筑波大学附属久里浜特別支援学校 Special Needs Education School for Children with Autism,University of Tsukuba

未来の教師たちへ ~教育実習を終えて~

 今年度の教育実習が終わった。9月4日~9月26日まで4週にわたって,筑波大学と名寄市立大学の学生10名を引き受けた。

 最終日に続く2日間は,実習のハイライトというべき研究授業を10人の学生全員が行い,授業後の学生同士の研究会,本校の教員を交えた研究会を行った。もっとも緊張感が高くなるイベントを10名とも無事に終え,今日は実習最終日である。あいにく私は校外の用務で学校を不在にしたが,見せていただいたお別れ会の写真からは,安堵と達成感の入り交じった表情が感じられた。

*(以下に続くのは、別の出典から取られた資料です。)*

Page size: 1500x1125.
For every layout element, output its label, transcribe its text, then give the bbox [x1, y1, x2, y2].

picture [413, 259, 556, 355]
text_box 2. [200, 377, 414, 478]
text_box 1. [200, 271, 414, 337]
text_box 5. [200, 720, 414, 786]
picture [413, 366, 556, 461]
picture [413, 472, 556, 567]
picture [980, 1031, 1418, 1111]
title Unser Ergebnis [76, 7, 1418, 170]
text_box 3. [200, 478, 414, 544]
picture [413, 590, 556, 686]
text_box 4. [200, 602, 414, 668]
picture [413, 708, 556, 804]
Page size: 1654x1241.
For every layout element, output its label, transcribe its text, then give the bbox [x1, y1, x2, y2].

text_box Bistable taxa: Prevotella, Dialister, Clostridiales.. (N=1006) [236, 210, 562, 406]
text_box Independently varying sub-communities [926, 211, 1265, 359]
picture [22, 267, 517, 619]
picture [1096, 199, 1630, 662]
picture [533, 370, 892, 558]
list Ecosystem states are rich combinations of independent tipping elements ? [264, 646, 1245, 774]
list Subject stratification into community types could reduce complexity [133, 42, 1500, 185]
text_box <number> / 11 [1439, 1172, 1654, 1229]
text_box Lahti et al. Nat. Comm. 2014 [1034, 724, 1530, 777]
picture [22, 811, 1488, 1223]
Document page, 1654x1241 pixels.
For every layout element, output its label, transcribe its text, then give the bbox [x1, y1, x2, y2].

 10名の実習日誌の最後に,実習のまとめがある。それを読むと,一人一人の実習生が,現場での体験を通していろいろなことを肌感覚で学んだことが分かる。失敗を経験し,指導教員のアドバイスを受けて改善した結果から,学んでいることが多い。 そのためか,何人もの実習生が,「印象に強く残っている」「忘れられない経験になる」「心に強く戒めたい」といった言葉を使っている。教育実習という経験が,未来の教師にとっていかに大事な機会となるか,改めて思わずにはいられない。

 それだけに,「私は高校生の頃からずっと特別支援学校の教員を目指してきた。今回この実習を終えて,改めてその夢を実現したい。」という言葉を素直に歓迎したい。教師になる道は,決して楽な道ではないだろうが,それを乗り越えて欲しい。

 子供たちは,学ぶことの楽しさと喜びを教えてくれる,意欲と若さに溢れた教師を待っている。自分で学ぶ喜びを知らない者が子供に学ぶ喜びを教えられるはずがない。

 未来の教師たちよ!残された学生の時間,この実習で見聞きした様々なことについて学びを深め,近い将来,現場に立つことを期待している。